In 2013, Andrew Alli led his institution through another landmark year of high returns and improved shareholder value. Not only that, but he is helping to make infrastructure investment a true asset class in itself.

Before joining AFC, Andrew was Deputy Chief Executive Officer for Travant Capital, a private equity fund based in Nigeria, and Country Manager for both Nigeria and Southern Africa for the International Finance Corporation (IFC), the private sector financing arm of the World Bank Group.

Central Bank Governor of the Year
Linah Mohohlo, Botswana
Linah Mohohlo, the chairperson and governor of Botswana’s central bank since 1999, helped lead her country through the difficult period of the global financial crisis, stabilising the economy and currency, and maintaining Botswana’s reputation for probity and transparency at home and abroad.

Her vision encompassed inviting ratings agencies into the country, enhancing Botswana’s international reputation as a well-governed nation and leading to an investment-grade sovereign credit rating.

She first joined the Bank of Botswana in 1976 and has also worked for the IMF in the African and the Monetary and Exchange Affairs Departments. As well as being a member of the inaugural Botswana Economic and Advisory Council, she serves on boards of major corporations in Botswana and abroad. 

Among her key appointments is that of Eminent Person in 2002 by the former Secretary General of the UN, Kofi Annan, charged with overseeing the evaluation of the UN’s New Agenda for the Development of Africa in the 1990s.

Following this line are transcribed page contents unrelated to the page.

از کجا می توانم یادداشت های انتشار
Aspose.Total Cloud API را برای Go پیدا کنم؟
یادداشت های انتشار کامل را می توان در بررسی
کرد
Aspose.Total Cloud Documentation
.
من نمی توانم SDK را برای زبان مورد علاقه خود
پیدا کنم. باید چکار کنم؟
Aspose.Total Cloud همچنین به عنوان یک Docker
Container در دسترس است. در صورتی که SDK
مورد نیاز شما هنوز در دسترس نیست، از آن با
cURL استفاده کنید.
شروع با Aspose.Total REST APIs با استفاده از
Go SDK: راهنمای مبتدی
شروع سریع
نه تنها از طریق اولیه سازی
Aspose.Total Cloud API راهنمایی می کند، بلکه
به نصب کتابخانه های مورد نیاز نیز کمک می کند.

She was also a member of the Commission for Africa chaired by former UK Prime Minister Tony Blair.

She is currently a member of the Bill & Melinda Gates Foundation’s Committee on Financial Services for the Poor and a member of the Africa Progress Panel.

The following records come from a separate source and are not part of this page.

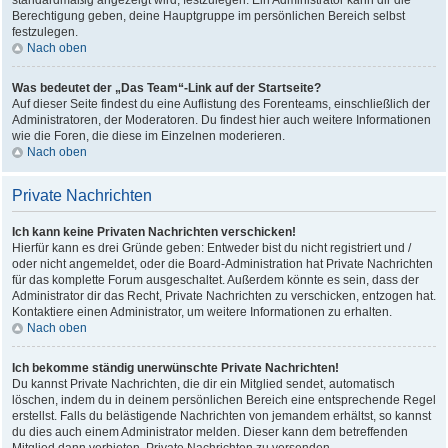
standardmäßig angezeigt wird, festzulegen. Ein Administrator kann dir die
Berechtigung geben, deine Hauptgruppe im persönlichen Bereich selbst
festzulegen.
Nach oben
Was bedeutet der „Das Team“-Link auf der Startseite?
Auf dieser Seite findest du eine Auflistung des Forenteams, einschließlich der
Administratoren, der Moderatoren. Du findest hier auch weitere Informationen
wie die Foren, die diese im Einzelnen moderieren.
Nach oben
Private Nachrichten
Ich kann keine Privaten Nachrichten verschicken!
Hierfür kann es drei Gründe geben: Entweder bist du nicht registriert und /
oder nicht angemeldet, oder die Board-Administration hat Private Nachrichten
für das komplette Forum ausgeschaltet. Außerdem könnte es sein, dass der
Administrator dir das Recht, Private Nachrichten zu verschicken, entzogen hat.
Kontaktiere einen Administrator, um weitere Informationen zu erhalten.
Nach oben
Ich bekomme ständig unerwünschte Private Nachrichten!
Du kannst Private Nachrichten, die dir ein Mitglied sendet, automatisch
löschen, indem du in deinem persönlichen Bereich eine entsprechende Regel
erstellst. Falls du belästigende Nachrichten von jemandem erhältst, so kannst
du dies auch einem Administrator melden. Dieser kann dem betreffenden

Among the national and international awards she has received is Botswana’s highest public service award for efficient and devoted service, the Presidential Order of Honour.

Finance Minister of the Year
Armando Manuel, Angola, Angola’s Finance Minister
Armando Manuel, represents the new breed of younger leaders who are hungry to get things done. He has continued the work of his predecessor by ensuring steady economic growth while keeping inflation low, and concentrating on two areas: diversification of the economy and transforming the financial services sector. 

He has served as the Secretary for Economic Affairs of the President and showed vision and leadership as the Chairman of the Angola Sovereign Wealth Fund. He is committed to capacity building, transparency and governance, which is blazing a trail in Angola and across the entire continent.